Your task:
For this exercise, reproduce the records exactly as they stand and do not carry any images over.

(Transcribed page contents)
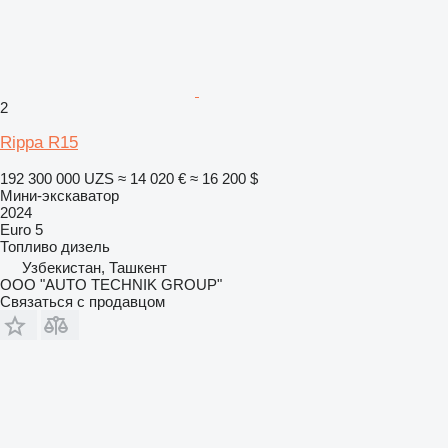
2
Rippa R15
192 300 000 UZS
≈ 14 020 €
≈ 16 200 $
Мини-экскаватор
2024
Euro 5
Топливо
дизель
Узбекистан, Ташкент
OOO "AUTO TECHNIK GROUP"
Связаться с продавцом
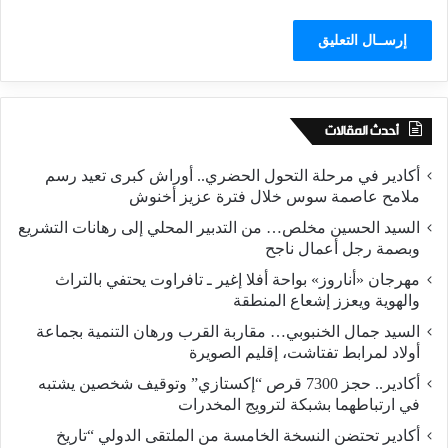
أحدث المقالات
أكادير في مرحلة التحول الحضري.. أوراش كبرى تعيد رسم
ملامح عاصمة سوس خلال فترة عزيز أخنوش
السيد الحسين مخلص… من التدبير المحلي إلى رهانات التشريع
وبصمة رجل أعمال ناجح
مهرجان «أناروز» بواحة أفلا إغير ـ تافراوت يحتفي بالتراث
والهوية ويعزز إشعاع المنطقة
السيد جمال الخنبوبي… مقاربة القرب ورهان التنمية بجماعة
أولاد لمرابط تفتاشت، إقليم الصويرة
أكادير.. حجز 7300 قرص “إكستازي” وتوقيف شخصين يشتبه
في ارتباطهما بشبكة لترويج المخدرات
أكادير تحتضن النسخة الخامسة من الملتقى الدولي “تاريخ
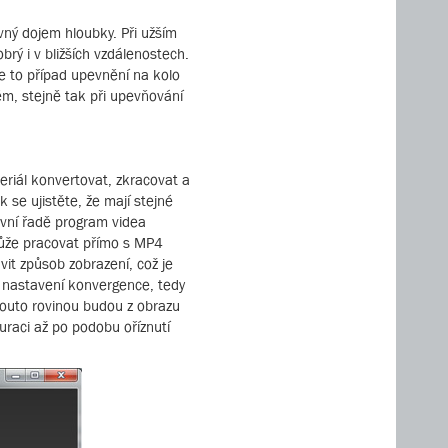
vný dojem hloubky. Při užším
brý i v bližších vzdálenostech.
Je to případ upevnění na kolo
ém, stejně tak při upevňování
riál konvertovat, zkracovat a
 se ujistěte, že mají stejné
rvní řadě program videa
může pracovat přímo s MP4
t způsob zobrazení, což je
e nastavení konvergence, tedy
touto rovinou budou z obrazu
uraci až po podobu oříznutí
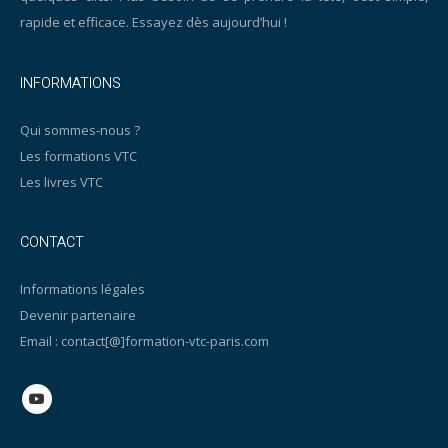
rapide et efficace. Essayez dès aujourd’hui !
INFORMATIONS
Qui sommes-nous ?
Les formations VTC
Les livres VTC
CONTACT
Informations légales
Devenir partenaire
Email : contact[@]formation-vtc-paris.com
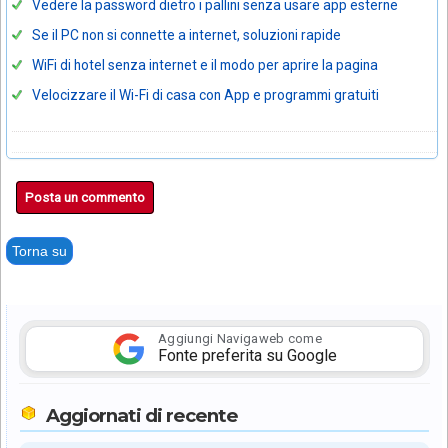
Vedere la password dietro i pallini senza usare app esterne
Se il PC non si connette a internet, soluzioni rapide
WiFi di hotel senza internet e il modo per aprire la pagina
Velocizzare il Wi-Fi di casa con App e programmi gratuiti
Posta un commento
Torna su
Aggiungi Navigaweb come
Fonte preferita su Google
Aggiornati di recente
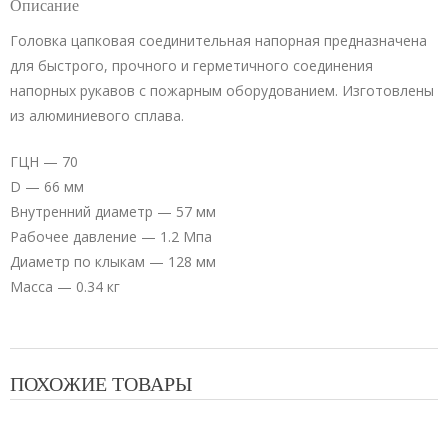
Описание
Головка цапковая соединительная напорная предназначена
для быстрого, прочного и герметичного соединения
напорных рукавов с пожарным оборудованием. Изготовлены
из алюминиевого сплава.
ГЦН — 70
D — 66 мм
Внутренний диаметр — 57 мм
Рабочее давление — 1.2 Мпа
Диаметр по клыкам — 128 мм
Масса — 0.34 кг
ПОХОЖИЕ ТОВАРЫ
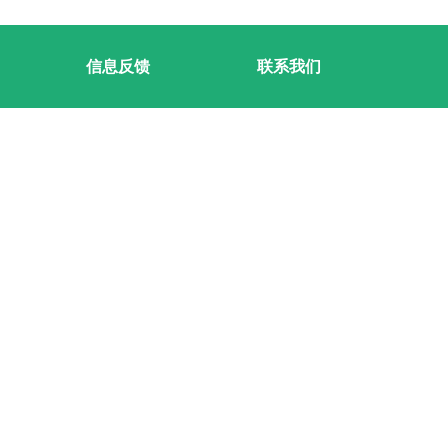
信息反馈
联系我们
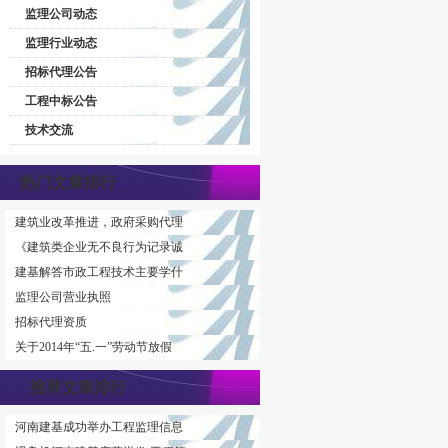
监理公司动态
监理行业动态
招标代理公告
工程中标公告
技术交流
热门文章排行
建筑业改革推进，政府采购代理
《建筑类企业无不良行为记录诚
建基解答市政工程技术主要学什
监理公司营业执照
招标代理资质
关于2014年“五.一”劳动节放假
推荐文章排行
河南建基成功举办工程监理信息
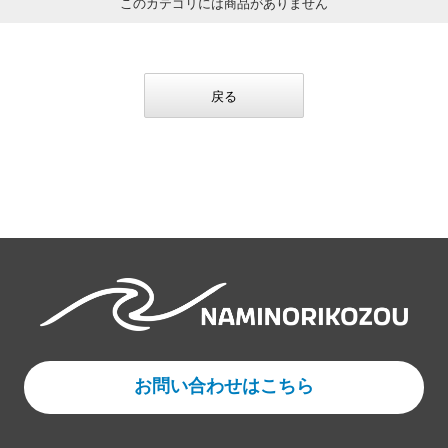
このカテゴリには商品がありません
戻る
お問い合わせはこちら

Result of this exercise:
2
Rippa R15
192 300 000 UZS
≈ 14 020 €
≈ 16 200 $
Мини-экскаватор
2024
Euro 5
Топливо
дизель
Узбекистан, Ташкент
OOO "AUTO TECHNIK GROUP"
Связаться с продавцом
أحدث المقالات
أكادير في مرحلة التحول الحضري.. أوراش كبرى تعيد رسم
ملامح عاصمة سوس خلال فترة عزيز أخنوش
السيد الحسين مخلص… من التدبير المحلي إلى رهانات التشريع
وبصمة رجل أعمال ناجح
مهرجان «أناروز» بواحة أفلا إغير ـ تافراوت يحتفي بالتراث
والهوية ويعزز إشعاع المنطقة
السيد جمال الخنبوبي… مقاربة القرب ورهان التنمية بجماعة
أولاد لمرابط تفتاشت، إقليم الصويرة
أكادير.. حجز 7300 قرص “إكستازي” وتوقيف شخصين يشتبه
في ارتباطهما بشبكة لترويج المخدرات
أكادير تحتضن النسخة الخامسة من الملتقى الدولي “تاريخ
vný dojem hloubky. Při užším
brý i v bližších vzdálenostech.
Je to případ upevnění na kolo
ém, stejně tak při upevňování
riál konvertovat, zkracovat a
 se ujistěte, že mají stejné
rvní řadě program videa
může pracovat přímo s MP4
t způsob zobrazení, což je
e nastavení konvergence, tedy
touto rovinou budou z obrazu
uraci až po podobu oříznutí
rapide et efficace. Essayez dès aujourd’hui !
INFORMATIONS
Qui sommes-nous ?
Les formations VTC
Les livres VTC
CONTACT
Informations légales
Devenir partenaire
Email : contact[@]formation-vtc-paris.com
Vedere la password dietro i pallini senza usare app esterne
Se il PC non si connette a internet, soluzioni rapide
WiFi di hotel senza internet e il modo per aprire la pagina
Velocizzare il Wi-Fi di casa con App e programmi gratuiti
Posta un commento
Torna su
Aggiungi Navigaweb come
Fonte preferita su Google
Aggiornati di recente
Описание
Головка цапковая соединительная напорная предназначена
для быстрого, прочного и герметичного соединения
напорных рукавов с пожарным оборудованием. Изготовлены
из алюминиевого сплава.
ГЦН — 70
D — 66 мм
Внутренний диаметр — 57 мм
Рабочее давление — 1.2 Мпа
Диаметр по клыкам — 128 мм
Масса — 0.34 кг
ПОХОЖИЕ ТОВАРЫ
信息反馈
联系我们
监理公司动态
监理行业动态
招标代理公告
工程中标公告
技术交流
热门文章排行
建筑业改革推进，政府采购代理
《建筑类企业无不良行为记录诚
建基解答市政工程技术主要学什
监理公司营业执照
招标代理资质
关于2014年“五.一”劳动节放假
推荐文章排行
河南建基成功举办工程监理信息
このカテゴリには商品がありません
戻る
お問い合わせはこちら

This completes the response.